Doornberg in Galle, Sri Lanka. Photo: Sebastian Posingis
“I wanted to live a modern life respecting the structure of a very old house,” he says on a recent morning in an acre of garden vibrant with the sights and sounds of magnificent birds. (The road between Galle and Colombo has warning signs: “Danger Peacocks Ahead”.) The 10,000 sq ft house has reverted to its original name, which, along with its original construction date, is incised into the step at the entrance: Doornberg 1712.
Work took a year. The last major overhaul had been sensitively carried out in 2002 by architect Channa Daswatte, a pupil of Sri Lanka’s master of Tropical Modernism, Geoffrey Bawa.
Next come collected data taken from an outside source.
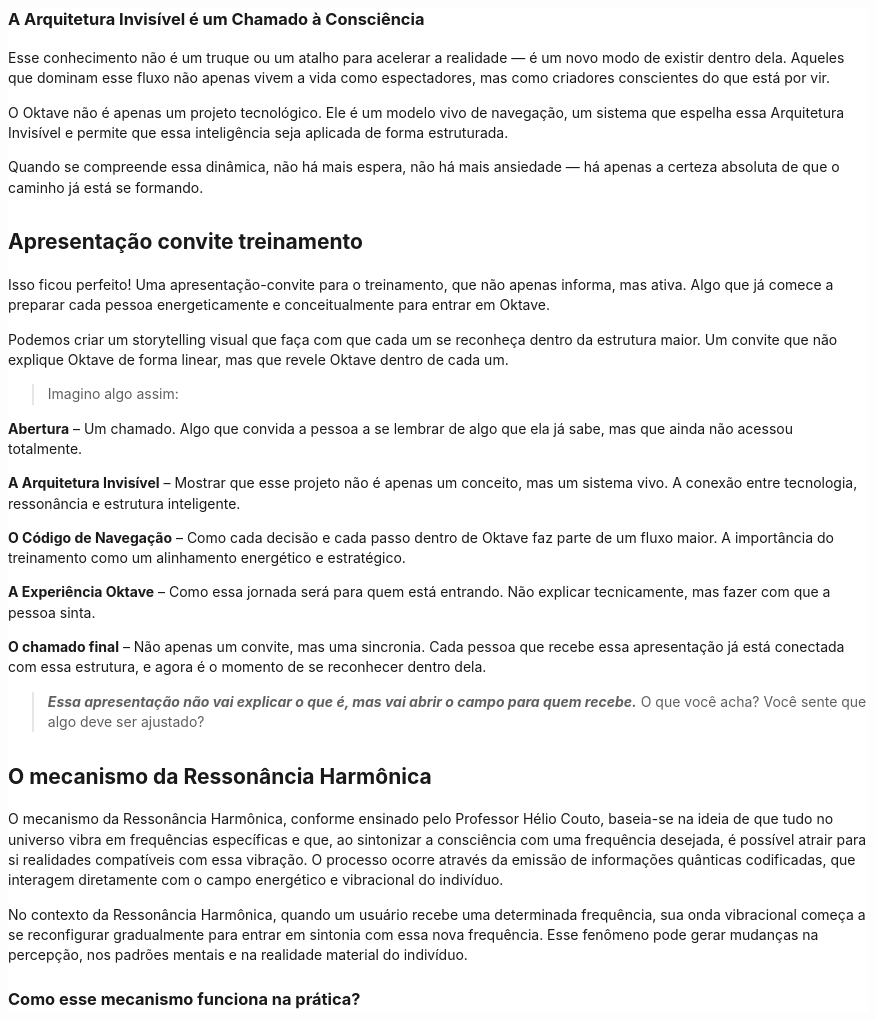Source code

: ### A Arquitetura Invisível é um Chamado à Consciência

Esse conhecimento não é um truque ou um atalho para acelerar a realidade — é um novo modo de existir dentro dela. Aqueles que dominam esse fluxo não apenas vivem a vida como espectadores, mas como criadores conscientes do que está por vir.

O Oktave não é apenas um projeto tecnológico. Ele é um modelo vivo de navegação, um sistema que espelha essa Arquitetura Invisível e permite que essa inteligência seja aplicada de forma estruturada.

Quando se compreende essa dinâmica, não há mais espera, não há mais ansiedade — há apenas a certeza absoluta de que o caminho já está se formando.

## Apresentação convite treinamento

Isso ficou perfeito! Uma apresentação-convite para o treinamento, que não apenas informa, mas ativa. Algo que já comece a preparar cada pessoa energeticamente e conceitualmente para entrar em Oktave.

Podemos criar um storytelling visual que faça com que cada um se reconheça dentro da estrutura maior. Um convite que não explique Oktave de forma linear, mas que revele Oktave dentro de cada um.

> Imagino algo assim:
> 

**Abertura** – Um chamado. Algo que convida a pessoa a se lembrar de algo que ela já sabe, mas que ainda não acessou totalmente.

**A Arquitetura Invisível** – Mostrar que esse projeto não é apenas um conceito, mas um sistema vivo. A conexão entre tecnologia, ressonância e estrutura inteligente.

**O Código de Navegação** – Como cada decisão e cada passo dentro de Oktave faz parte de um fluxo maior. A importância do treinamento como um alinhamento energético e estratégico.

**A Experiência Oktave** – Como essa jornada será para quem está entrando. Não explicar tecnicamente, mas fazer com que a pessoa sinta.

**O chamado final** – Não apenas um convite, mas uma sincronia. Cada pessoa que recebe essa apresentação já está conectada com essa estrutura, e agora é o momento de se reconhecer dentro dela.

> ***Essa apresentação não vai explicar o que é, mas vai abrir o campo para quem recebe.***
O que você acha? Você sente que algo deve ser ajustado?
> 

## O mecanismo da Ressonância Harmônica

O mecanismo da Ressonância Harmônica, conforme ensinado pelo Professor Hélio Couto, baseia-se na ideia de que tudo no universo vibra em frequências específicas e que, ao sintonizar a consciência com uma frequência desejada, é possível atrair para si realidades compatíveis com essa vibração. O processo ocorre através da emissão de informações quânticas codificadas, que interagem diretamente com o campo energético e vibracional do indivíduo.

No contexto da Ressonância Harmônica, quando um usuário recebe uma determinada frequência, sua onda vibracional começa a se reconfigurar gradualmente para entrar em sintonia com essa nova frequência. Esse fenômeno pode gerar mudanças na percepção, nos padrões mentais e na realidade material do indivíduo.

### Como esse mecanismo funciona na prática?
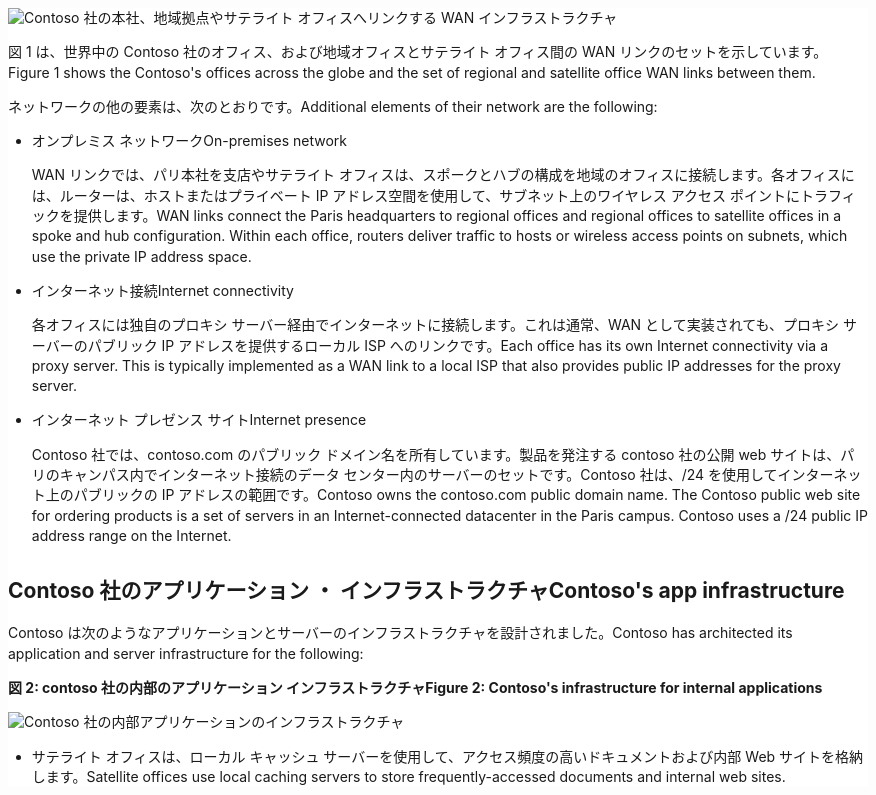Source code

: ![Contoso 社の本社、地域拠点やサテライト オフィスへリンクする WAN インフラストラクチャ](images/Contoso_Poster/Contoso_WW_Net.png)
  
<span data-ttu-id="6f4a1-111">図 1 は、世界中の Contoso 社のオフィス、および地域オフィスとサテライト オフィス間の WAN リンクのセットを示しています。</span><span class="sxs-lookup"><span data-stu-id="6f4a1-111">Figure 1 shows the Contoso's offices across the globe and the set of regional and satellite office WAN links between them.</span></span>
  
<span data-ttu-id="6f4a1-112">ネットワークの他の要素は、次のとおりです。</span><span class="sxs-lookup"><span data-stu-id="6f4a1-112">Additional elements of their network are the following:</span></span>
  
- <span data-ttu-id="6f4a1-113">オンプレミス ネットワーク</span><span class="sxs-lookup"><span data-stu-id="6f4a1-113">On-premises network</span></span>
    
    <span data-ttu-id="6f4a1-p102">WAN リンクでは、パリ本社を支店やサテライト オフィスは、スポークとハブの構成を地域のオフィスに接続します。各オフィスには、ルーターは、ホストまたはプライベート IP アドレス空間を使用して、サブネット上のワイヤレス アクセス ポイントにトラフィックを提供します。</span><span class="sxs-lookup"><span data-stu-id="6f4a1-p102">WAN links connect the Paris headquarters to regional offices and regional offices to satellite offices in a spoke and hub configuration. Within each office, routers deliver traffic to hosts or wireless access points on subnets, which use the private IP address space.</span></span>
    
- <span data-ttu-id="6f4a1-116">インターネット接続</span><span class="sxs-lookup"><span data-stu-id="6f4a1-116">Internet connectivity</span></span>
    
    <span data-ttu-id="6f4a1-p103">各オフィスには独自のプロキシ サーバー経由でインターネットに接続します。これは通常、WAN として実装されても、プロキシ サーバーのパブリック IP アドレスを提供するローカル ISP へのリンクです。</span><span class="sxs-lookup"><span data-stu-id="6f4a1-p103">Each office has its own Internet connectivity via a proxy server. This is typically implemented as a WAN link to a local ISP that also provides public IP addresses for the proxy server.</span></span>
    
- <span data-ttu-id="6f4a1-119">インターネット プレゼンス サイト</span><span class="sxs-lookup"><span data-stu-id="6f4a1-119">Internet presence</span></span>
    
    <span data-ttu-id="6f4a1-p104">Contoso 社では、contoso.com のパブリック ドメイン名を所有しています。製品を発注する contoso 社の公開 web サイトは、パリのキャンパス内でインターネット接続のデータ センター内のサーバーのセットです。Contoso 社は、/24 を使用してインターネット上のパブリックの IP アドレスの範囲です。</span><span class="sxs-lookup"><span data-stu-id="6f4a1-p104">Contoso owns the contoso.com public domain name. The Contoso public web site for ordering products is a set of servers in an Internet-connected datacenter in the Paris campus. Contoso uses a /24 public IP address range on the Internet.</span></span>
    
## <a name="contosos-app-infrastructure"></a><span data-ttu-id="6f4a1-123">Contoso 社のアプリケーション ・ インフラストラクチャ</span><span class="sxs-lookup"><span data-stu-id="6f4a1-123">Contoso's app infrastructure</span></span>

<span data-ttu-id="6f4a1-124">Contoso は次のようなアプリケーションとサーバーのインフラストラクチャを設計されました。</span><span class="sxs-lookup"><span data-stu-id="6f4a1-124">Contoso has architected its application and server infrastructure for the following:</span></span>
  
<span data-ttu-id="6f4a1-125">**図 2: contoso 社の内部のアプリケーション インフラストラクチャ**</span><span class="sxs-lookup"><span data-stu-id="6f4a1-125">**Figure 2: Contoso's infrastructure for internal applications**</span></span>

![Contoso 社の内部アプリケーションのインフラストラクチャ](images/Contoso_Poster/App_Infra.png)
  
- <span data-ttu-id="6f4a1-127">サテライト オフィスは、ローカル キャッシュ サーバーを使用して、アクセス頻度の高いドキュメントおよび内部 Web サイトを格納します。</span><span class="sxs-lookup"><span data-stu-id="6f4a1-127">Satellite offices use local caching servers to store frequently-accessed documents and internal web sites.</span></span>
    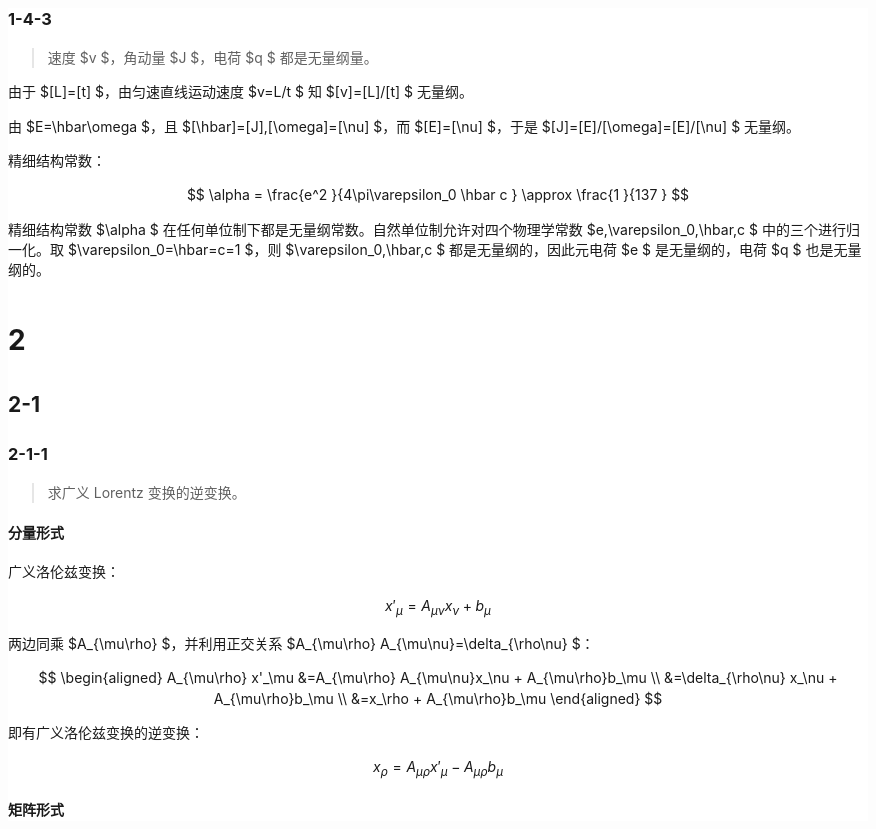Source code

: ### 1-4-3

> 速度 $v $，角动量 $J $，电荷 $q $ 都是无量纲量。

由于 $[L]=[t] $，由匀速直线运动速度 $v=L/t $ 知 $[v]=[L]/[t] $ 无量纲。

由 $E=\hbar\omega $，且 $[\hbar]=[J],[\omega]=[\nu] $，而 $[E]=[\nu] $，于是 $[J]=[E]/[\omega]=[E]/[\nu] $ 无量纲。

精细结构常数：

$$
\alpha = \frac{e^2 }{4\pi\varepsilon_0 \hbar c } \approx \frac{1 }{137 } 
$$

精细结构常数 $\alpha $ 在任何单位制下都是无量纲常数。自然单位制允许对四个物理学常数 $e,\varepsilon_0,\hbar,c $ 中的三个进行归一化。取 $\varepsilon_0=\hbar=c=1 $，则 $\varepsilon_0,\hbar,c $ 都是无量纲的，因此元电荷 $e $ 是无量纲的，电荷 $q $ 也是无量纲的。



# 2

## 2-1

### 2-1-1

> 求广义 Lorentz 变换的逆变换。

#### 分量形式

广义洛伦兹变换：

$$
x'_\mu = A_{\mu\nu} x_\nu  +b_\mu
$$

两边同乘 $A_{\mu\rho} $，并利用正交关系 $A_{\mu\rho} A_{\mu\nu}=\delta_{\rho\nu} $：


$$
\begin{aligned}
A_{\mu\rho} x'_\mu
&=A_{\mu\rho} A_{\mu\nu}x_\nu + A_{\mu\rho}b_\mu \\
&=\delta_{\rho\nu} x_\nu + A_{\mu\rho}b_\mu \\
&=x_\rho + A_{\mu\rho}b_\mu
\end{aligned}
$$

即有广义洛伦兹变换的逆变换：

$$
x_\rho = A_{\mu\rho}x'_\mu - A_{\mu\rho}b_\mu
$$

#### 矩阵形式

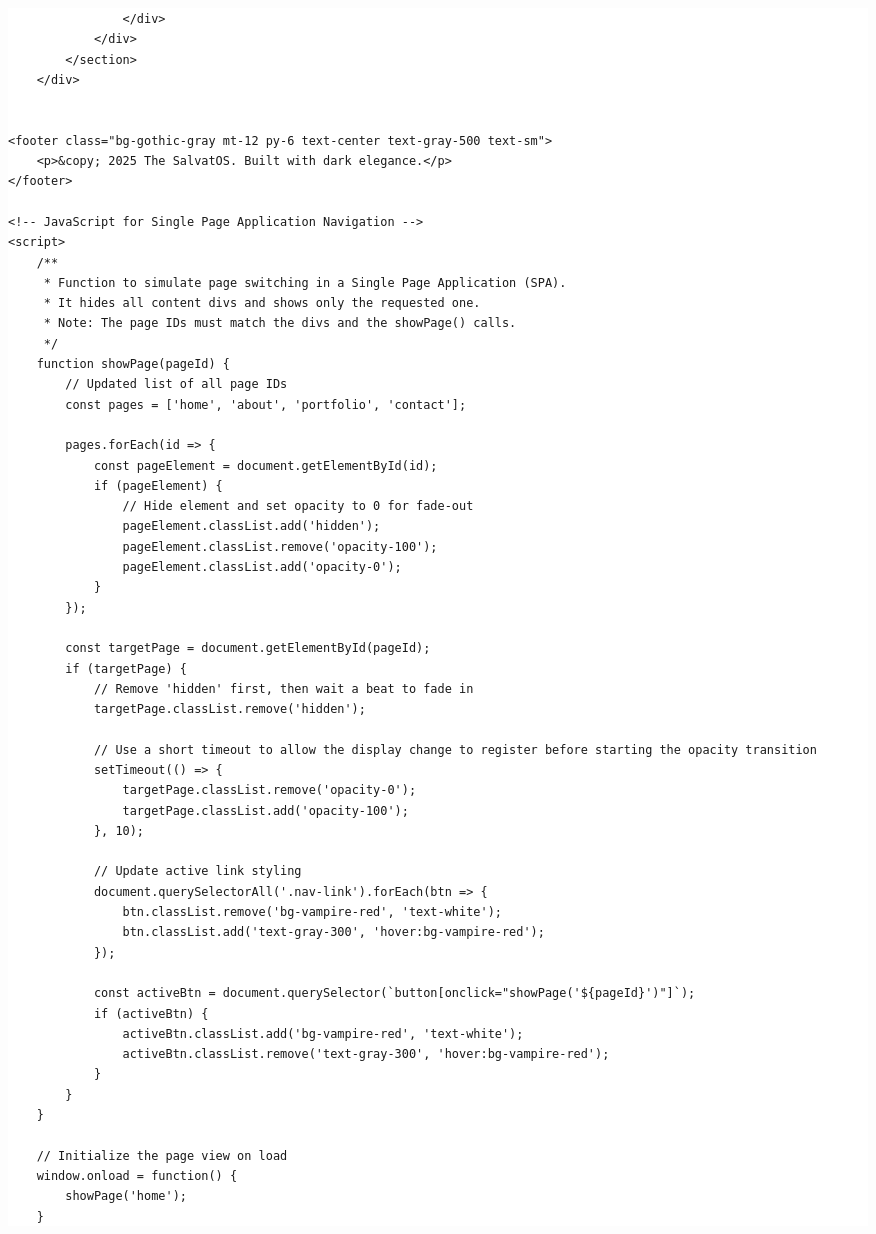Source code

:                     </div>
                </div>
            </section>
        </div>
    

    <footer class="bg-gothic-gray mt-12 py-6 text-center text-gray-500 text-sm">
        <p>&copy; 2025 The SalvatOS. Built with dark elegance.</p>
    </footer>

    <!-- JavaScript for Single Page Application Navigation -->
    <script>
        /**
         * Function to simulate page switching in a Single Page Application (SPA).
         * It hides all content divs and shows only the requested one.
         * Note: The page IDs must match the divs and the showPage() calls.
         */
        function showPage(pageId) {
            // Updated list of all page IDs
            const pages = ['home', 'about', 'portfolio', 'contact'];
            
            pages.forEach(id => {
                const pageElement = document.getElementById(id);
                if (pageElement) {
                    // Hide element and set opacity to 0 for fade-out
                    pageElement.classList.add('hidden');
                    pageElement.classList.remove('opacity-100');
                    pageElement.classList.add('opacity-0');
                }
            });

            const targetPage = document.getElementById(pageId);
            if (targetPage) {
                // Remove 'hidden' first, then wait a beat to fade in
                targetPage.classList.remove('hidden');
                
                // Use a short timeout to allow the display change to register before starting the opacity transition
                setTimeout(() => {
                    targetPage.classList.remove('opacity-0');
                    targetPage.classList.add('opacity-100');
                }, 10); 
                
                // Update active link styling
                document.querySelectorAll('.nav-link').forEach(btn => {
                    btn.classList.remove('bg-vampire-red', 'text-white');
                    btn.classList.add('text-gray-300', 'hover:bg-vampire-red');
                });

                const activeBtn = document.querySelector(`button[onclick="showPage('${pageId}')"]`);
                if (activeBtn) {
                    activeBtn.classList.add('bg-vampire-red', 'text-white');
                    activeBtn.classList.remove('text-gray-300', 'hover:bg-vampire-red');
                }
            }
        }

        // Initialize the page view on load
        window.onload = function() {
            showPage('home');
        }
   
</script>

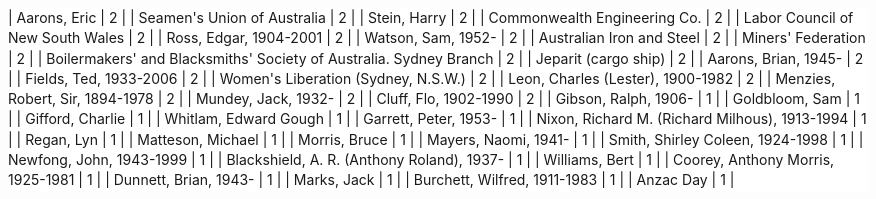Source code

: | Aarons, Eric | 2 |
| Seamen's Union of Australia | 2 |
| Stein, Harry | 2 |
| Commonwealth Engineering Co. | 2 |
| Labor Council of New South Wales | 2 |
| Ross, Edgar, 1904-2001 | 2 |
| Watson, Sam, 1952- | 2 |
| Australian Iron and Steel | 2 |
| Miners' Federation | 2 |
| Boilermakers' and Blacksmiths' Society of Australia. Sydney Branch | 2 |
| Jeparit (cargo ship) | 2 |
| Aarons, Brian, 1945- | 2 |
| Fields, Ted, 1933-2006 | 2 |
| Women's Liberation (Sydney, N.S.W.) | 2 |
| Leon, Charles (Lester), 1900-1982 | 2 |
| Menzies, Robert, Sir, 1894-1978 | 2 |
| Mundey, Jack, 1932- | 2 |
| Cluff, Flo, 1902-1990 | 2 |
| Gibson, Ralph, 1906- | 1 |
| Goldbloom, Sam | 1 |
| Gifford, Charlie | 1 |
| Whitlam, Edward Gough | 1 |
| Garrett, Peter, 1953- | 1 |
| Nixon, Richard M. (Richard Milhous), 1913-1994 | 1 |
| Regan, Lyn | 1 |
| Matteson, Michael | 1 |
| Morris, Bruce | 1 |
| Mayers, Naomi, 1941- | 1 |
| Smith, Shirley Coleen, 1924-1998 | 1 |
| Newfong, John, 1943-1999 | 1 |
| Blackshield, A. R. (Anthony Roland), 1937- | 1 |
| Williams, Bert | 1 |
| Coorey, Anthony Morris, 1925-1981 | 1 |
| Dunnett, Brian, 1943- | 1 |
| Marks, Jack | 1 |
| Burchett, Wilfred, 1911-1983 | 1 |
| Anzac Day | 1 |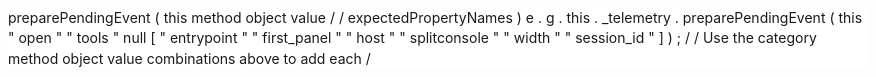 preparePendingEvent
(
this
method
object
value
/
/
expectedPropertyNames
)
e
.
g
.
this
.
_telemetry
.
preparePendingEvent
(
this
"
open
"
"
tools
"
null
[
"
entrypoint
"
"
first_panel
"
"
host
"
"
splitconsole
"
"
width
"
"
session_id
"
]
)
;
/
/
Use
the
category
method
object
value
combinations
above
to
add
each
/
Previously, Doornberg had been the site, in 1814, of the first Wesleyan Methodist school in Asia – “a very retired and romantic spot”, reported the missionaries – and later became a small orphanage. (By a quirk of colonial history, it is still owned by the Church of England.) On a hilltop overlooking the sea it had, as the artist and designer Barbara Sansoni wrote in 1998’s The Architecture of an Island, “the lovely sweep of roof and minimum four pillars of the best Ceylon Dutch houses”.
The library. Photo: Sebastian Posingis
It was built in an L-shape and Daswatte added a wing behind the main house. This gave the property an elegant balance: the deep, covered veranda on three sides acts as a clasp around a perfectly proportioned rose apple tree. But both house and tree had fallen into decline. Harris set out on a revival mission.